I want the Charlotte-yelling-about-wrapping-a-stapler-in-a-brown-paper-bag-and-smearing-poo-on-it-for-a-shower-gift.
Those are characters I love.
I do enjoy the Samantha-one, though. Bonnie Sommerville is great. Every other character I've seen her play has been a Pollyanna-ish, squeaky-clean, pink-cardigan-wearing Junior-Leaguer (no offense to Pollyanna, squeaky-clean people, people who wear pink cardigans, or Junior Leagers). She's edgier in this; kind of goofy, and funny to watch.

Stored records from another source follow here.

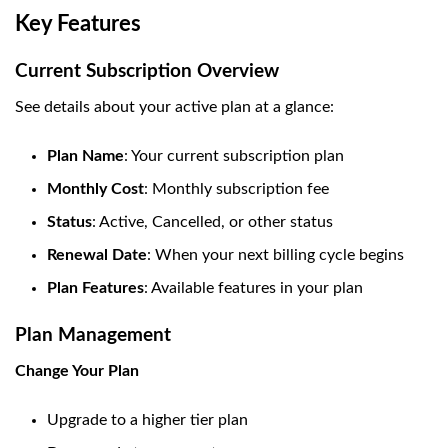
Key Features
Current Subscription Overview
See details about your active plan at a glance:
Plan Name
: Your current subscription plan
Monthly Cost
: Monthly subscription fee
Status
: Active, Cancelled, or other status
Renewal Date
: When your next billing cycle begins
Plan Features
: Available features in your plan
Plan Management
Change Your Plan
Upgrade to a higher tier plan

Cashmere Mafia hasn't been whacked yet, so I will probably watch it, if it sneaks up on me while I'm trying to pretend I'm keeping up with the election coverage.
Virtual Golden Globes |
Sunday night, I should have been watching the Golden Globes Fashion Extravaganza, but it wasn't on.
To stave off the fashion-cravings, I have created my ideal red carpet procession. And my recommendations for who should be wearing what, and, naturally, prefaced by the designer, so you aren't all yelling out "WHO ARE YOU WEARING?":











Shoes vs. Handbags - Cagematch |
There are Two Types of People. Yes, only two. Stop trying to be all diverse and whatnot.
There are 1) Shoe People and there are 2) Handbag People.

Don't try to argue with me. It doesn't matter if you have both shoes, and handbags.
If there arose a "Deal or No Deal" choice, and you absolutely had to pick EITHER shoes OR handbags, there would be a clear division of the Two Types of People.
I am a Shoe People. This may come as a surprise to, well, probably no one. I love me some shoes. I love looking at shoes, buying shoes, talking about shoes, photographing shoes - shall I go on? No? You get it, okay.
What you may not know, is that my shoes can totally beat up your handbag.
Handbag? Pfft. I don' need no stinkin' handbag. I have pockets. And hands. And friends with handbags, for my very bulky items, like that ridiculous case for my Ralph Lauren sunglasses, that could be mistaken for an armored truck.
And the handbag can be so cumbersome! You arrive at the restaurant/bar for a snack & drink, and then what? Where does that behemoth go? On the back of the chair, where the waiter continually jostles it/spills drinks on it/knocks it to the ground? Under the table? Not near my shoes, it doesn't.
The shoes are absolutely necessary for protecting your feet from concrete, bad weather, broken glass, and just general evil.
My shoes? Some are heavy, some are clompy, some are spiky, but all are 100% fierce.
If it ever came down to a cagematch, a la Mad Max & Thunderdome, you'd better watch your back.